* _Records to process_
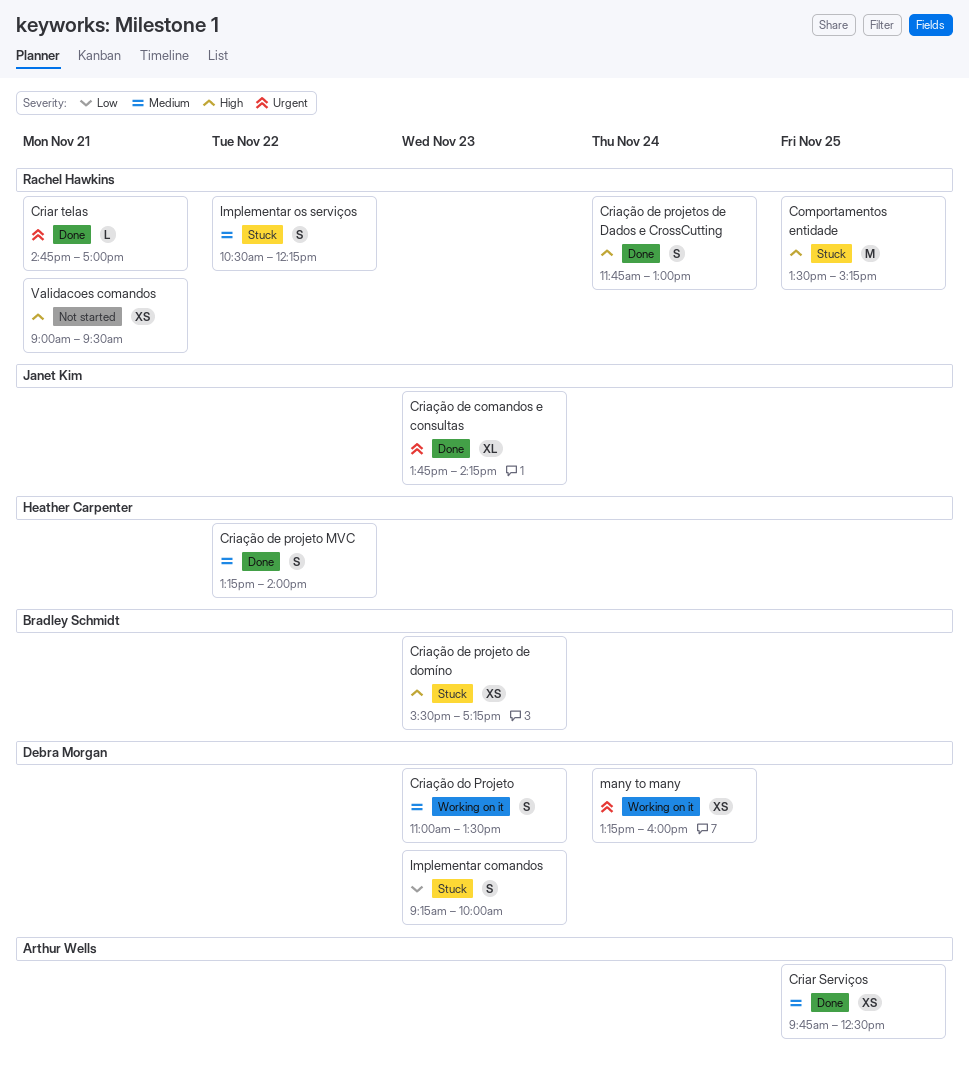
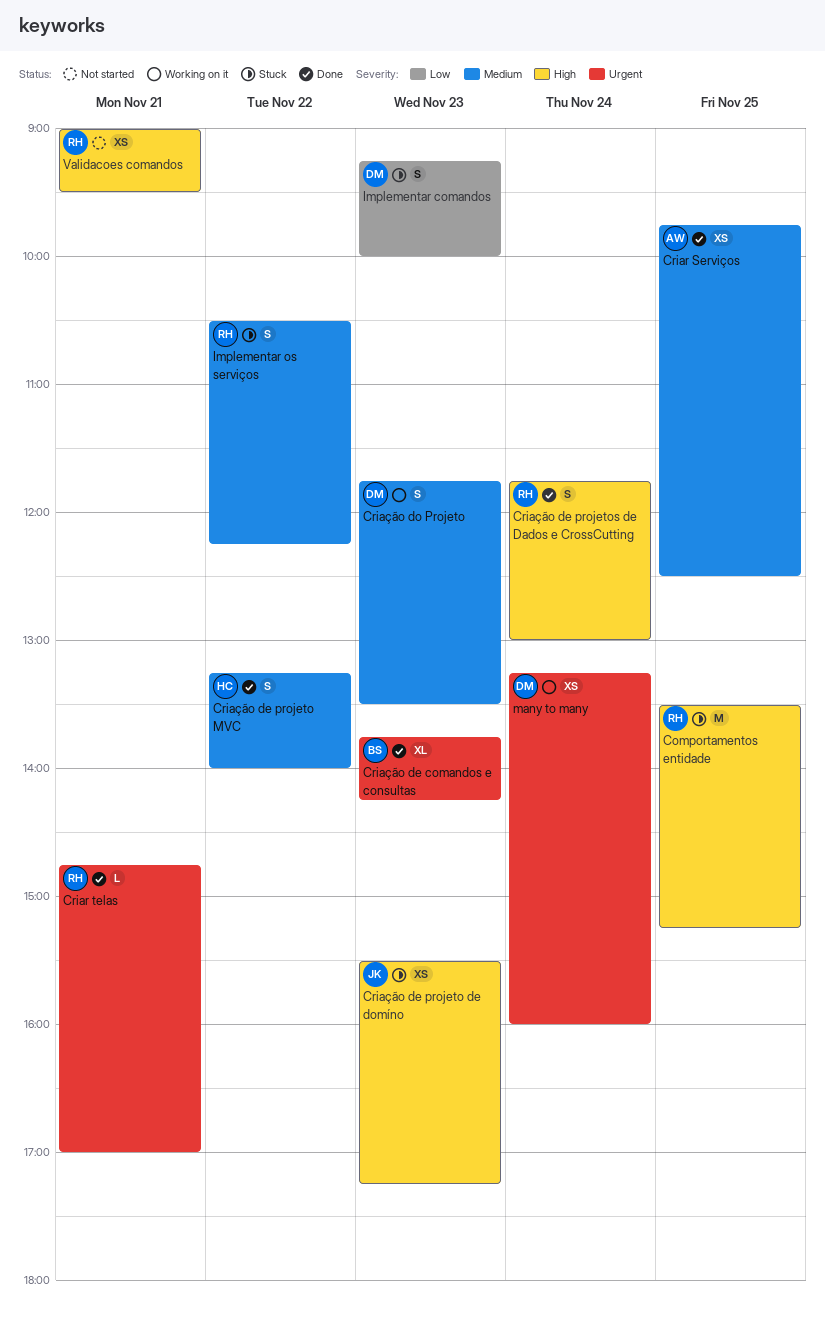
Criação de comandos e consultas, owner: Janet Kim -> Bradley Schmidt
Criação de projeto de domíno, owner: Bradley Schmidt -> Janet Kim
Criação do Projeto, begins: 11:00 -> 11:45

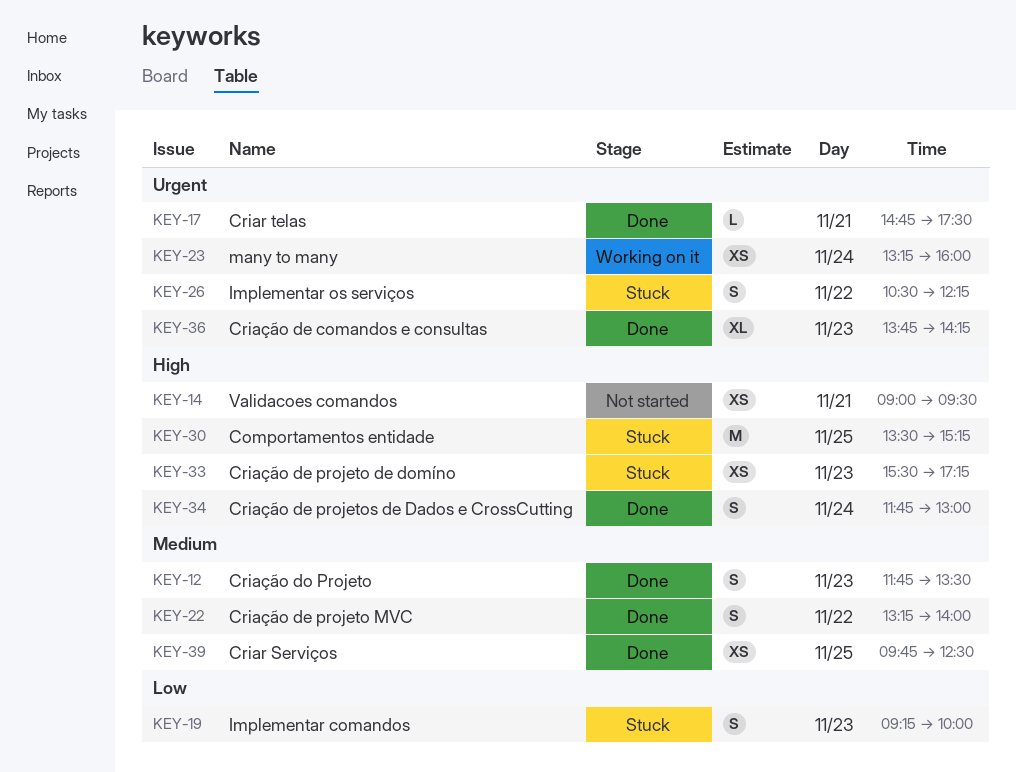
Criar telas, ends: 17:00 -> 17:30
Criação do Projeto, status: Working on it -> Done
Implementar os serviços, priority: Medium -> Urgent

* _What you have to do_
In your copy of the listing above, every line must match exactly and no picture may appear.

* _Output for this exercise_
Criação de comandos e consultas, owner: Janet Kim -> Bradley Schmidt
Criação de projeto de domíno, owner: Bradley Schmidt -> Janet Kim
Criação do Projeto, begins: 11:00 -> 11:45

Criar telas, ends: 17:00 -> 17:30
Criação do Projeto, status: Working on it -> Done
Implementar os serviços, priority: Medium -> Urgent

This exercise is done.